If we don’t embrace the vision of a sustainable future, who will bear the climate costs?
We have a monthly meeting in which we thrash out our ideas for graphics to illustrate the features and the front cover – Adam always describes it as the work highlight of the month. For the December issue, we had to focus on the climate crisis and the global efforts to combat it at Cop26 in Glasgow last month. Having discarded several ideas that varied on a theme of the Earth (in various styles, and placed in test tubes, petri dishes, hands etc), we came upon the idea you can see on the front and back of the magazine – and below. Our ideas were expertly turned into reality by freelance artist Doug John Miller.
Hopefully, you can see that it’s a world of solutions, not just problems. Most of them are not particularly far-fetched or in the realms of science fictions. Wind and solar power are now competitively priced compared to their fossil-fuelled alternatives. I see electric cars almost every day. Public transport and bikes have existed for many years, I am led to believe.

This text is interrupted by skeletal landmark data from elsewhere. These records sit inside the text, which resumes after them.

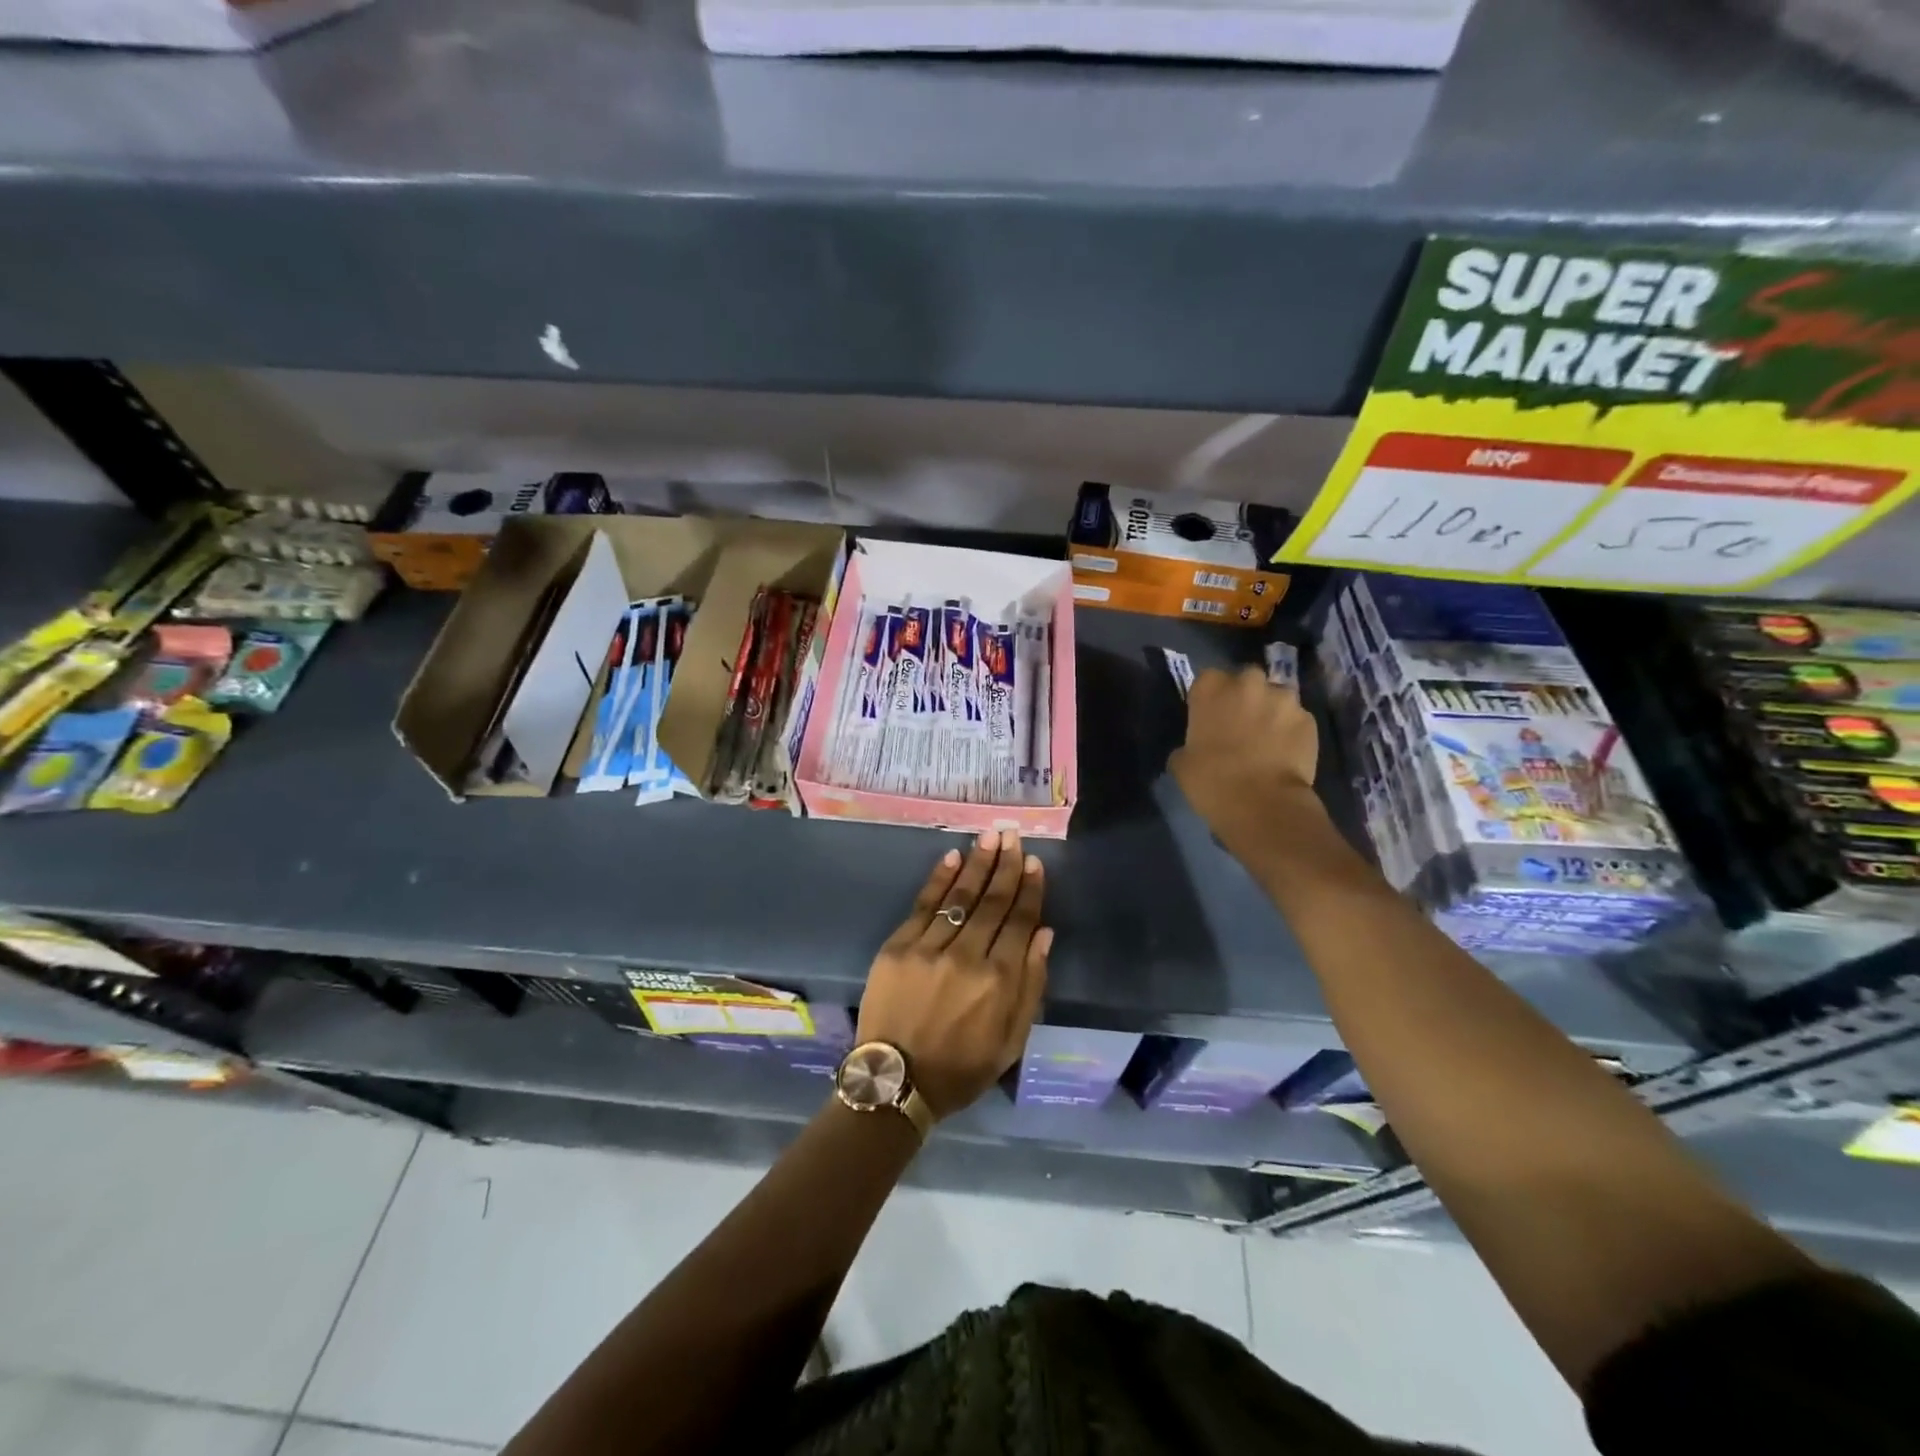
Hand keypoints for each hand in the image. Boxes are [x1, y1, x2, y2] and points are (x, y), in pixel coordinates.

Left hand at [856, 830, 1051, 1119]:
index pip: (1020, 922)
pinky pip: (924, 905)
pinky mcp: (899, 947)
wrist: (897, 1082)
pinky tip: (953, 857)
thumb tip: (1044, 934)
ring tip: (989, 836)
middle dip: (1006, 866)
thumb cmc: (962, 1067)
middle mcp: (967, 956)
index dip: (1029, 890)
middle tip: (1013, 835)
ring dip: (977, 863)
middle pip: (992, 901)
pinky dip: (940, 879)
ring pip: (960, 897)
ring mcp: (929, 948)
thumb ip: (1031, 983)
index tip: (1035, 863)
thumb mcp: (1012, 1038)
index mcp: (999, 980)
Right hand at [1170, 665, 1320, 836]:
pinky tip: (1284, 753)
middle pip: (1245, 680)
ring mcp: (1283, 699)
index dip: (1209, 698)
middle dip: (1243, 697)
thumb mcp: (1182, 763)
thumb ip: (1189, 744)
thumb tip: (1197, 748)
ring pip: (1275, 698)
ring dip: (1270, 712)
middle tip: (1238, 725)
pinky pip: (1295, 720)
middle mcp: (1249, 683)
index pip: (1207, 679)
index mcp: (1211, 688)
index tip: (1208, 717)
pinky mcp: (1309, 720)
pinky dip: (1290, 731)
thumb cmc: (1212, 780)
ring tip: (1266, 740)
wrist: (1262, 804)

That’s the point we were trying to get across: the solutions to many of our climate concerns are there, they just need to be embraced, either politically or individually. And as we’ve seen from the Covid-19 pandemic, it’s a lot easier to make the right personal choice when society and the law point you in the right direction. Let’s hope that the outcomes of Cop26 commit those who lead society and make laws to lead us in towards a more sustainable future.
The Royal Society of Chemistry sent several staff to Glasgow to try to motivate and inform attendees and the public about how chemistry can offer solutions to various climate problems. But as RSC president Tom Welton says, ‘At the RSC we do a lot of telling other organisations what they should do – you can’t do that unless you are prepared to walk the walk yourself.’ That’s why I was particularly interested in commissioning the feature in which Welton is quoted, with Rachel Brazil looking at what the RSC is doing to ‘walk the walk’ on climate and sustainability.
The RSC’s goal is be a net-zero carbon-emission organisation by 2040, and to achieve at least half of those reductions by the end of this decade. Some of these activities will lead to some increased costs, but not all (not taking a trans-Atlantic flight, to pick an obvious example, costs less than taking it). In any case, as chief executive Helen Pain points out, there’s also a cost to not going carbon neutral. And while that cost may not be immediate or even borne by us, it could be too much for anyone to pay.